Scan the entries below and extract each line with the word "source" in it.
● ● ● ● ●
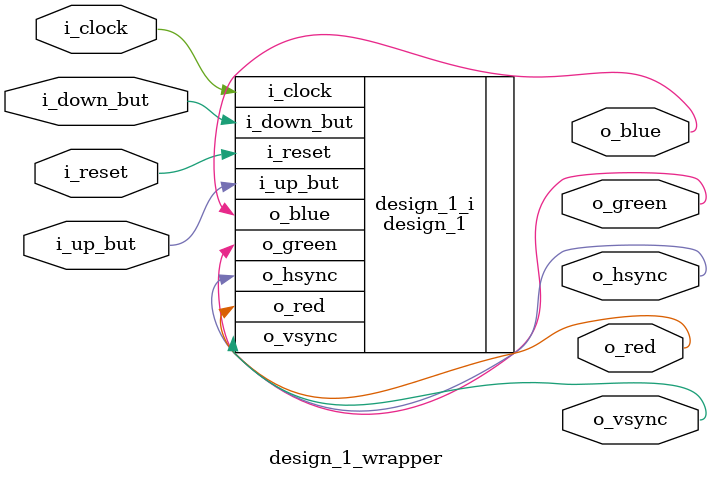
<source format=v>
`timescale 1 ps / 1 ps

module design_1_wrapper
   (i_clock,
    i_down_but,
    i_reset,
    i_up_but,
    o_blue,
    o_green,
    o_hsync,
    o_red,
    o_vsync);
  input i_clock;
  input i_down_but;
  input i_reset;
  input i_up_but;
  output o_blue;
  output o_green;
  output o_hsync;
  output o_red;
  output o_vsync;

  wire i_clock;
  wire i_down_but;
  wire i_reset;
  wire i_up_but;
  wire o_blue;
  wire o_green;
  wire o_hsync;
  wire o_red;
  wire o_vsync;

  design_1 design_1_i
       (.i_clock(i_clock),
        .i_down_but(i_down_but),
        .i_reset(i_reset),
        .i_up_but(i_up_but),
        .o_blue(o_blue),
        .o_green(o_green),
        .o_hsync(o_hsync),
        .o_red(o_red),
        .o_vsync(o_vsync));
endmodule

</source>
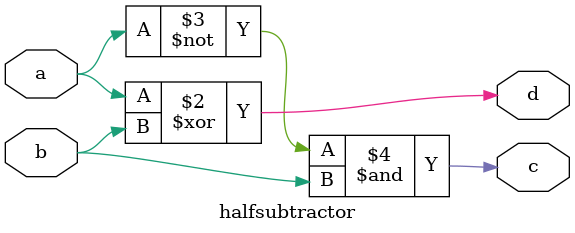
<source format=sv>
`timescale 1ps/1ps

module halfsubtractor (
    input logic a, b,
    output logic d, c
);
        always @(a, b) begin
            d <= a^b;
            c <= ~a&b;
        end   
endmodule
</source>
● ● ● ● ●
RESULT OF THIS TASK:
<source format=v>
</source>
<source format=sv>
</source>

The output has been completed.